When you become a Warrior you will be expected to help train new fighters.

To be considered for this award you must have been a Warrior for at least a year.

You may be elevated to Huscarl status when your arms, equipment, costume and combat skills are high enough. You should own heavy armour (or elaborate costume) and several different weapon types. You must be highly skilled in at least three weapon combinations and your whole outfit must be of a high standard. You must also show continued commitment to the company by being an active member. The Huscarl awards are presented each year at the Midsummer banquet by the Captain after consulting with the other Huscarls. A vote of peers is held before the Midsummer banquet and at least 50% of attending Huscarls must support a candidate for the award to be granted.

These are warriors who have given exemplary service to the group, both as fighters and in supporting the group’s various activities. They must be skilled fighters, well equipped and costumed, and committed to improving the image and performance of the Grey Company.

The Steersman award is granted at the Midsummer’s Feast. It is a permanent award and only one or two are given each year. This represents the highest award currently available in the group. A vote of peers is held before the Midsummer banquet and at least 50% of attending Steersmen must support a candidate for the award to be granted.

Grey Company has a first aid officer. The first aid officer is appointed yearly by the Captain and must have a current first aid certificate.

If you have a medical condition that could effect your safety or the safety of other members you must discuss this with the first aid officer.

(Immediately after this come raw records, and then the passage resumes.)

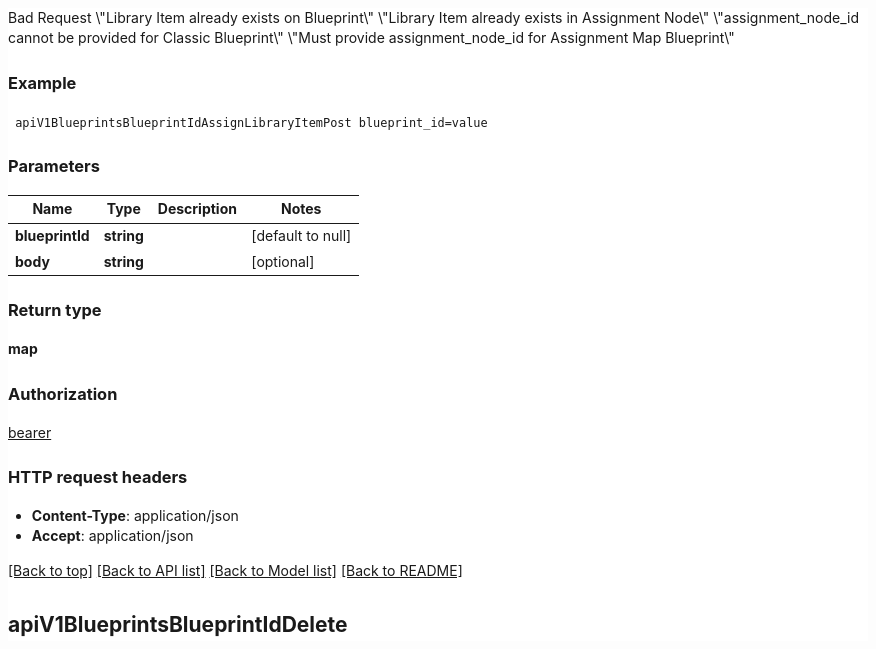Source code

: <td>Bad Request</td>
</tr>
<tr>
<td></td>
<td>\"Library Item already exists on Blueprint\"</td>
</tr>
<tr>
<td></td>
<td>\"Library Item already exists in Assignment Node\"</td>
</tr>
<tr>
<td></td>
<td>\"assignment_node_id cannot be provided for Classic Blueprint\"</td>
</tr>
<tr>
<td></td>
<td>\"Must provide assignment_node_id for Assignment Map Blueprint\"</td>
</tr>
</tbody>
</table>
</div>

### Example

```bash
 apiV1BlueprintsBlueprintIdAssignLibraryItemPost blueprint_id=value
```

### Parameters


Name | Type | Description  | Notes
------------- | ------------- | ------------- | -------------
 **blueprintId** | **string** |  | [default to null]
 **body** | **string** |  | [optional]

### Return type

**map**

### Authorization

[bearer](../README.md#bearer)

### HTTP request headers

- **Content-Type**: application/json
- **Accept**: application/json

[[Back to top]](#) [[Back to API list]](../README.md#documentation-for-api-endpoints) [[Back to Model list]](../README.md#documentation-for-models) [[Back to README]](../README.md)


## apiV1BlueprintsBlueprintIdDelete
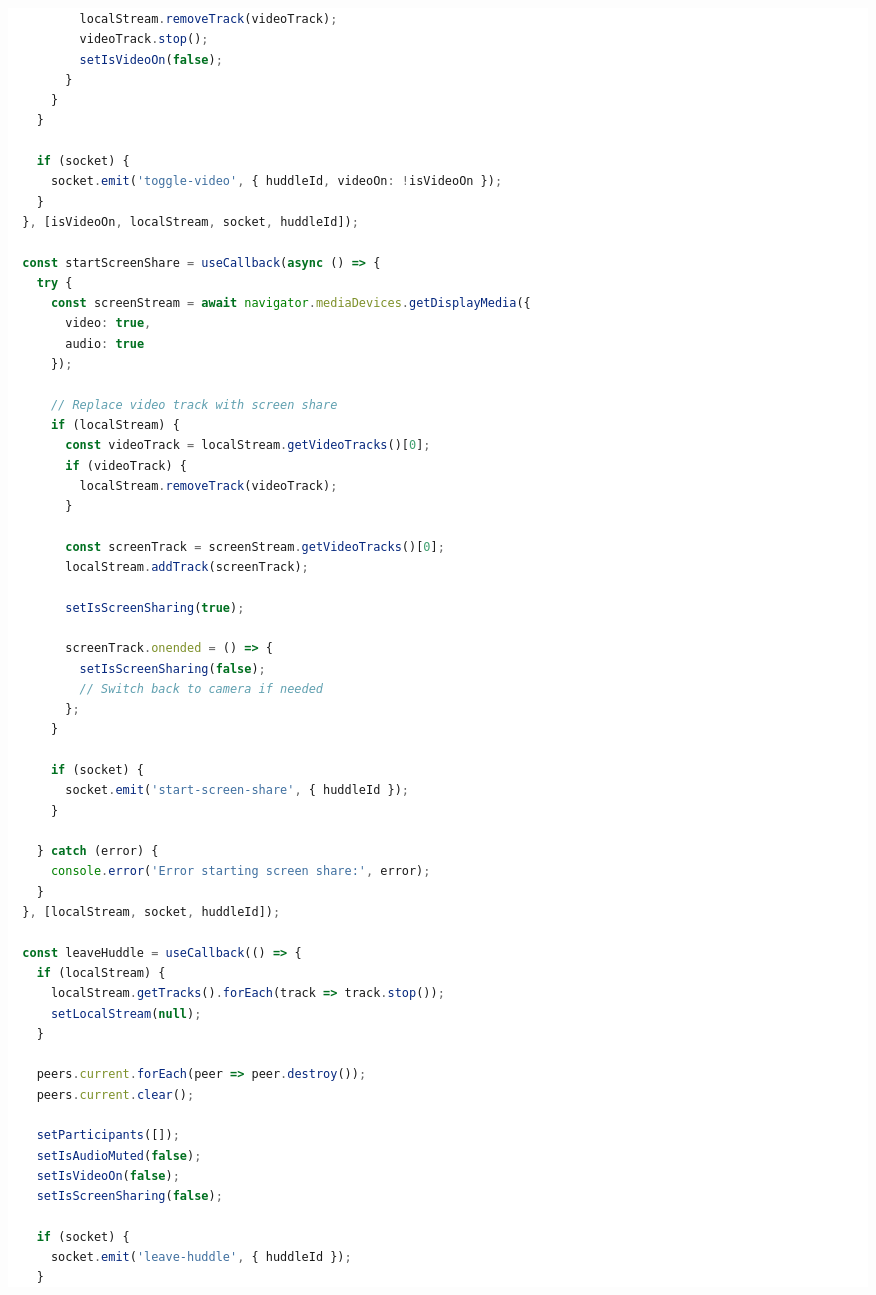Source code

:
 ```typescript
          localStream.removeTrack(videoTrack);
          videoTrack.stop();
          setIsVideoOn(false);
        }
      }
    }
    
    if (socket) {
      socket.emit('toggle-video', { huddleId, videoOn: !isVideoOn });
    }
  }, [isVideoOn, localStream, socket, huddleId]);
  
  const startScreenShare = useCallback(async () => {
    try {
      const screenStream = await navigator.mediaDevices.getDisplayMedia({
        video: true,
        audio: true
      });
      
      // Replace video track with screen share
      if (localStream) {
        const videoTrack = localStream.getVideoTracks()[0];
        if (videoTrack) {
          localStream.removeTrack(videoTrack);
        }
        
        const screenTrack = screenStream.getVideoTracks()[0];
        localStream.addTrack(screenTrack);
        
        setIsScreenSharing(true);
        
        screenTrack.onended = () => {
          setIsScreenSharing(false);
          // Switch back to camera if needed
        };
      }
      
      if (socket) {
        socket.emit('start-screen-share', { huddleId });
      }
      
    } catch (error) {
      console.error('Error starting screen share:', error);
    }
  }, [localStream, socket, huddleId]);
  
  const leaveHuddle = useCallback(() => {
    if (localStream) {
      localStream.getTracks().forEach(track => track.stop());
      setLocalStream(null);
    }
    
    peers.current.forEach(peer => peer.destroy());
    peers.current.clear();
    
    setParticipants([]);
    setIsAudioMuted(false);
    setIsVideoOn(false);
    setIsScreenSharing(false);
    
    if (socket) {
      socket.emit('leave-huddle', { huddleId });
    }
```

  • Always ask before you borrow equipment. Return gear in good condition and say “Thankyou”.
  • Never strike an opponent from behind unless you are POSITIVE they are aware of your presence. If you are unsure move to where they can see you.
  • It is considered good manners to strike an opponent with the flat of your blade.
  • If you land a blow on your target, give them time to acknowledge the wound. If you press on regardless, they are entitled to ignore the wound until they have a free moment.
  • If an opponent is in the process of acknowledging a wound, or more importantly in the act of “dying”, be careful how you press any further blows. When prone or falling, many helmets slip and expose bits they shouldn’t.
  • Always check your weapon for burrs even in between bouts with your sparring partner.
  • If you have an opponent down on their knees, or in fact prone, do them a courtesy and attack from one direction only. Circling them is easy- show some skill and take them the hard way.
  • Be gentle with smaller or less experienced fighters. Bowling people over is easy for big fighters, but is very poor etiquette.
  • If your favourite blow is causing discomfort or even injury to an opponent, just stop doing it. Some techniques work well on some people, but just cause injuries to others.
  • Use common sense and try not to annoy or injure your opponents. You can’t have a fight without them.

Safety is everyone’s responsibility. If you see anything you believe to be unsafe do not be afraid to speak up.

If you feel you have been hit too hard by an opponent you must let them know as soon as possible-while they can still remember the event. If you say nothing then someone else may get hurt.

If someone tells you that you are hitting too hard you must take the comment seriously and try to correct your technique accordingly.